EXERCISE DETAILS -> Copy the records from the line containing "Which series contains the highest Y value?" through the line containing "Formal employment", with both lines included, and leave every line unchanged.

EXERCISE MATERIALS ->
━━━
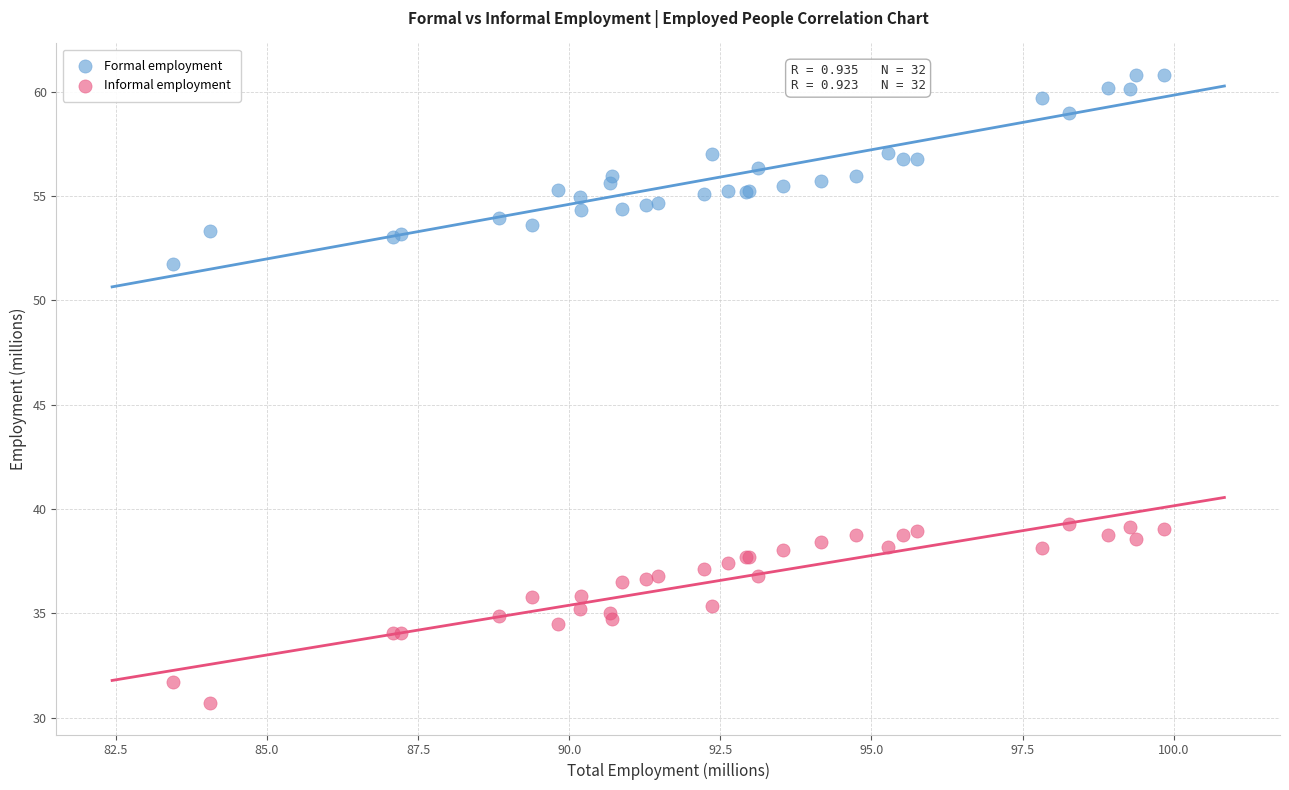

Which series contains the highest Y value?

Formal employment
━━━
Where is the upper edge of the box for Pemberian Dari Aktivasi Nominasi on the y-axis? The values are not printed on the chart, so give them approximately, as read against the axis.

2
━━━
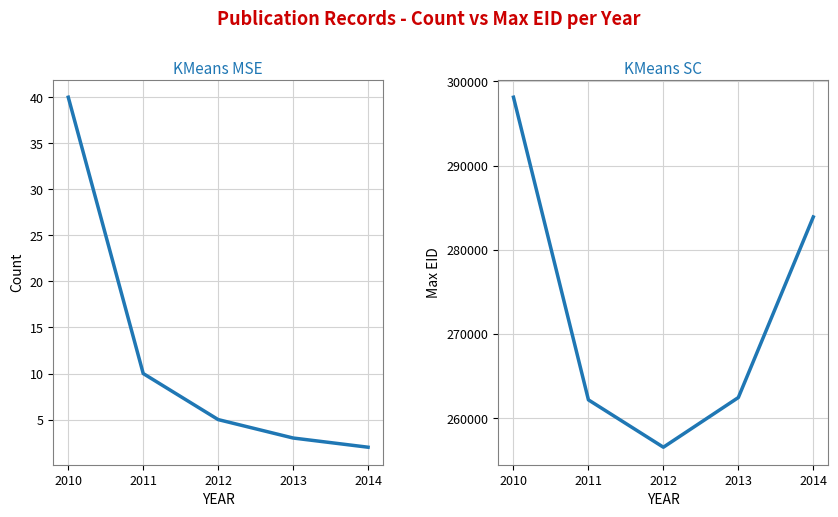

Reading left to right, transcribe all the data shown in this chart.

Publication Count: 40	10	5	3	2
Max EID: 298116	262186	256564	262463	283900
━━━
WRITTEN RESPONSE ->
Which series contains the highest Y value?

Formal employment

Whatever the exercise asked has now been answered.